When Lutyens' wife wanted home rule for India!
Even as he was preparing plans to build a new city to house imperial offices in Delhi, Master architect Edwin Lutyens' wife Emily was for home rule for India and was quite vocal about it.delhi Updated: Aug 07, 2009 13:36 IST
Even as he was preparing plans to build a new city to house imperial offices in Delhi, Master architect Edwin Lutyens' wife Emily was for home rule for India and was quite vocal about it.
Mrs Lutyens was restrained from speaking in public by none other than legendary Annie Besant who feared it would jeopardise her husband's prestigious commission of erecting important buildings in New Delhi, says a new book.
In "New Delhi: Making of a Capital", authors Malvika Singh and Rudrangshu Mukherjee piece together the story of the eighth reincarnation of the historic city.
Edwin and South African architect Herbert Baker were, in 1913, entrusted by the British government to build the Government House (Rashtrapati Bhavan) and other important monuments in the new imperial capital of New Delhi.
The book, published by Roli, also says that Emily was very much drawn towards theosophists. "The headquarters of the Theosophical Society was at Adyar, on the outskirts of Madras.

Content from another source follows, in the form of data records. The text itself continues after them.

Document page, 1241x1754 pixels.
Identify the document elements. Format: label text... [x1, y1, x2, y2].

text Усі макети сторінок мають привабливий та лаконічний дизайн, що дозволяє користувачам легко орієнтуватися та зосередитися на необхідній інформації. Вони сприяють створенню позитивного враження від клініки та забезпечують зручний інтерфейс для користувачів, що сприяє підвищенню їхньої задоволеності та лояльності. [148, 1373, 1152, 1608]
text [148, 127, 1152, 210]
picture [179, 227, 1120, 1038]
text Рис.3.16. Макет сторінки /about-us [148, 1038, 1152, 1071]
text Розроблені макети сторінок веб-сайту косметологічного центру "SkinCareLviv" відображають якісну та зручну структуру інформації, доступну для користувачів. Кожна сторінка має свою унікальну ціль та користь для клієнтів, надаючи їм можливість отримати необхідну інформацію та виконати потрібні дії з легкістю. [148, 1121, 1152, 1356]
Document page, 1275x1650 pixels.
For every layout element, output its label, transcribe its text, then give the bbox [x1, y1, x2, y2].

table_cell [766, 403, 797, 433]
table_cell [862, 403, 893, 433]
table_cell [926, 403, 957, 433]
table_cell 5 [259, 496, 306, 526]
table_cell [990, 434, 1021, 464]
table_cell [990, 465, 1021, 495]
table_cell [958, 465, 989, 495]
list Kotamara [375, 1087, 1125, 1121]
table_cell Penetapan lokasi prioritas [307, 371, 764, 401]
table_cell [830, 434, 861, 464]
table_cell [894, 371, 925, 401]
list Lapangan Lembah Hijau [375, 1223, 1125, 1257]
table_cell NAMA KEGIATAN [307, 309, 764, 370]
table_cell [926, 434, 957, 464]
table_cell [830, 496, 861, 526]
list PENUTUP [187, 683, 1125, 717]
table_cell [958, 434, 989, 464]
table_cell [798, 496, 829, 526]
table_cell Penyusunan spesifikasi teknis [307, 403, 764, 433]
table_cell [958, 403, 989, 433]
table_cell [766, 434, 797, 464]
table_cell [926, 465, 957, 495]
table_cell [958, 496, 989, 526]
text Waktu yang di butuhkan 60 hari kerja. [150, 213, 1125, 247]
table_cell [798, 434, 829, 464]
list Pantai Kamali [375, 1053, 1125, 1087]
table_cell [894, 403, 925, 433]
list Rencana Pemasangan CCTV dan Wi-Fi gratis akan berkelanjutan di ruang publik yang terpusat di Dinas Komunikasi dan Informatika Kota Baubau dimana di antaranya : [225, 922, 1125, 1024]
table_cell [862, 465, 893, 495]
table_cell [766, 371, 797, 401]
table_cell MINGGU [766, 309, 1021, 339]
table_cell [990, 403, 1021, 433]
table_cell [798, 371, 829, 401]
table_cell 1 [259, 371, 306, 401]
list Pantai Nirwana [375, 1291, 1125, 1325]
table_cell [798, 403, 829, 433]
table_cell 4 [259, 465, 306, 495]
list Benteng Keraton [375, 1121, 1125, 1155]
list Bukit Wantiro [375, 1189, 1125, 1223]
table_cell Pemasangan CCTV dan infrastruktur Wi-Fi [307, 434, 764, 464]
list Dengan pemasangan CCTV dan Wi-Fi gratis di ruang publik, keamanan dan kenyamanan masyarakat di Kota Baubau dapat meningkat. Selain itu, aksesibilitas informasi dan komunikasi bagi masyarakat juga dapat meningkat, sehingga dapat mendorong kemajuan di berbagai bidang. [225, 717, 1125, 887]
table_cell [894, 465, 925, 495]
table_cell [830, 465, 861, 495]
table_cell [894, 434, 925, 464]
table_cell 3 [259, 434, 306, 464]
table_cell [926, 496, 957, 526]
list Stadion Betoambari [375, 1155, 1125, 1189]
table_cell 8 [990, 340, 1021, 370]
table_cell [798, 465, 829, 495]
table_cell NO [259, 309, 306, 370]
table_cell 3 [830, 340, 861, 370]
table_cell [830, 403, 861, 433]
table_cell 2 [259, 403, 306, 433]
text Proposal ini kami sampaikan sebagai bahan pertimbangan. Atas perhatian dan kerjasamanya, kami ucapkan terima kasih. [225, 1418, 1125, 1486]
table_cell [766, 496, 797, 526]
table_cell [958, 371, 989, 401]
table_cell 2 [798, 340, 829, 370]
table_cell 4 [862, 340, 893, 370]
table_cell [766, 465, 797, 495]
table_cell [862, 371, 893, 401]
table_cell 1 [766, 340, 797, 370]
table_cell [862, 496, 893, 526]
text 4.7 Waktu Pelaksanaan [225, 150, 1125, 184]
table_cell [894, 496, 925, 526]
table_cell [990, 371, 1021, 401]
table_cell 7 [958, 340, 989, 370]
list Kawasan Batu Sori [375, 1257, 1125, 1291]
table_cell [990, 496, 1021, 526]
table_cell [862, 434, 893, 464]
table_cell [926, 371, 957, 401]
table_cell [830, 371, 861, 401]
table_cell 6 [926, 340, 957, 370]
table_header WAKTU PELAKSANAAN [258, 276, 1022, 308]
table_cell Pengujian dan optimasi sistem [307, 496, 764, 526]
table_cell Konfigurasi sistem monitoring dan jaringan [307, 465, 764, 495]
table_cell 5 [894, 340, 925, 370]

She adored Annie Besant and became very close to J Krishnamurti and his brother Nitya when they were young boys; she travelled with them to many countries and was totally committed to the theosophical movement," it says.
Both Edwin and Emily had an important bond with India but their sense and feel of the country was at variance and very dissimilar.
"His was the position of the 'empire' and hers was more humane," the book says.
They differed politically as well. While Emily wanted home rule for India, Edwin believed in British supremacy over the subcontinent.
"Emily was compassionate and understood the compulsions and tribulations of a nation that was striving to free itself from alien rule and was vocal on the issue of home rule. It was Besant the great theosophist who restrained her from speaking out in public because it would have jeopardised Edwin's prestigious commission," it says.
The coffee-table book showcases century-old telegrams, maps, plans, drawings, letters and scraps of paper; the agreement Edwin and Baker signed together; the sharp arguments the two had on key architectural issues and lot more.
The total cost of building the entire city was Rs 13 crore. The subsistence allowance for Edwin and Herbert was fixed at 30 shillings as well as five guineas for their absence from home.